Flyback output capacitors and extremely high RMS current

Deriving the RMS current for a pulsed ramp signal is easy enough, highly applicable to the problem, and informative.

The capacitor doesn't see the ramp exactly, because zero DC flows through a capacitor by definition. Subtracting out the baseline and repeating the integral, we get:

(spoilers as I strongly encourage doing the homework yourself!)

1. Setup

For diode current, we have the function

$$ i_D(t) = \begin{cases} t \frac{I_\text{pk}}{DT} & 0 \le t < DT \\ 0 & DT \le t < T \\ \end{cases} $$ for peak current \$I_\text{pk}\$, duty cycle \$0 \le D < 1\$, and period \$T\$.

2. Mean Value

We need this, to subtract from diode current, to get the capacitor current: \begin{eqnarray} \hat{I_D} &=& \frac{1}{T}\int_0^T i_D(t) dt = \frac{1}{T}\int_0^{DT} t \frac{I_\text{pk}}{DT} dt = \frac{I_\text{pk}}{DT^2} \int_0^{DT} t\, dt \\ &=& \frac{I_\text{pk}}{DT^2} \left[ \frac{t^2}{2} \right]_0^{DT} = \frac{I_\text{pk}}{DT^2} \left[ \frac{(DT)^2}{2} - \frac{0}{2}\right] \\ &=& \frac{I_\text{pk} D}{2} \end{eqnarray}

3. Root Mean Square

\begin{eqnarray} {I_\text{rms}}^2 T &=& \int_0^{T} i_C(t)^2 dt \\ &=& \int_0^{DT} \left( \frac{t I_\text{pk}}{DT} - \frac{I_\text{pk} D}{2} \right)^2 dt + \int_{DT}^{T} \left( -\frac{I_\text{pk} D}{2} \right)^2 dt \\ \end{eqnarray}

Distribute and integrate term by term; take common constants outside:

\begin{eqnarray} {I_\text{rms}}^2 T &=& {I_\text{pk}}^2 \int_0^{DT} \left( \frac{t^2}{D^2 T^2} - \frac{2t}{2T} + \frac{D^2}{4} \right) dt + \frac{{I_\text{pk}}^2 D^2}{4} \int_{DT}^{T} dt \\ \frac{{I_\text{rms}}^2 T}{{I_\text{pk}}^2} &=& \left[ \frac{t^3}{3 D^2 T^2} - \frac{t^2}{2T} + \frac{t D^2}{4} \right]_0^{DT} + \frac{D^2}{4} \left[ \vphantom{\frac{1}{1}} t \right]_{DT}^{T} \\ &=& \frac{(DT)^3}{3 D^2 T^2} - \frac{(DT)^2}{2T} + \frac{(DT) D^2}{4} - 0 + \frac{D^2 (T - DT)}{4} \\ &=& \frac{DT}{3} - \frac{D^2T}{2} + \frac{D^3 T}{4} + \frac{D^2 T}{4} - \frac{D^3T}{4} \\ &=& DT \left( \frac{1}{3} - \frac{D}{4} \right) \\ I_\text{rms} &=& I_\text{pk} \sqrt{D \left( \frac{1}{3} - \frac{D}{4} \right) } \\ \end{eqnarray}

Since you have \$D\$ = 0.5 and \$I_\text{pk}\$ = 13.73A, \$I_\text{rms}\$ = 4.43A.

As for likely capacitors:

If your ambient operating temperature is low, they can be operated modestly above ratings. The rating arises from self-heating, at maximum internal temperature, giving some specified lifetime. (Notice this isn't the same as maximum ambient temperature, or even case temperature; and they don't usually give R_θCA or temp rise at ratings, so extrapolating ratings isn't the most straightforward, unfortunately! Observationally at least, the temp rise at ratings is modest, say 40°C.)

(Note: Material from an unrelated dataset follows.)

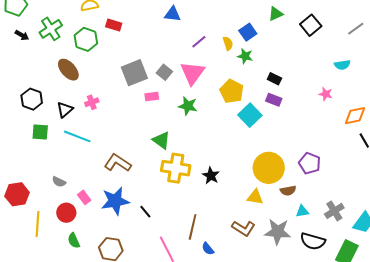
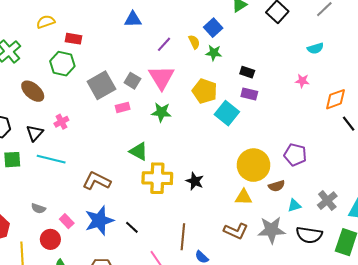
green hexagon: (86, 39) -> (62, 64), moved

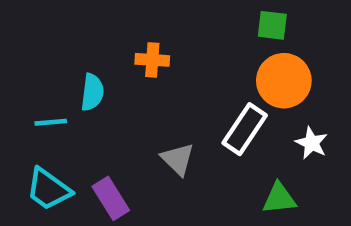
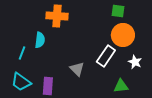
orange cross: (152, 60) -> (57, 16), moved, size x1.5
cyan line: (51, 122) -> (22, 53), turned -64
purple rectangle: (111, 198) -> (48, 86), turned 36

If you can add slope compensation to the controller, mild CCM will be acceptable, for stable operation.

Consider looking at aluminum polymer capacitors, which offer much higher ripple ratings / lower ESR in much smaller values. A few 100 uF might be sufficient here, and then some additional bulk electrolytic (needing much lower ripple rating) can be used to make up the total (whatever the voltage regulation loop requires).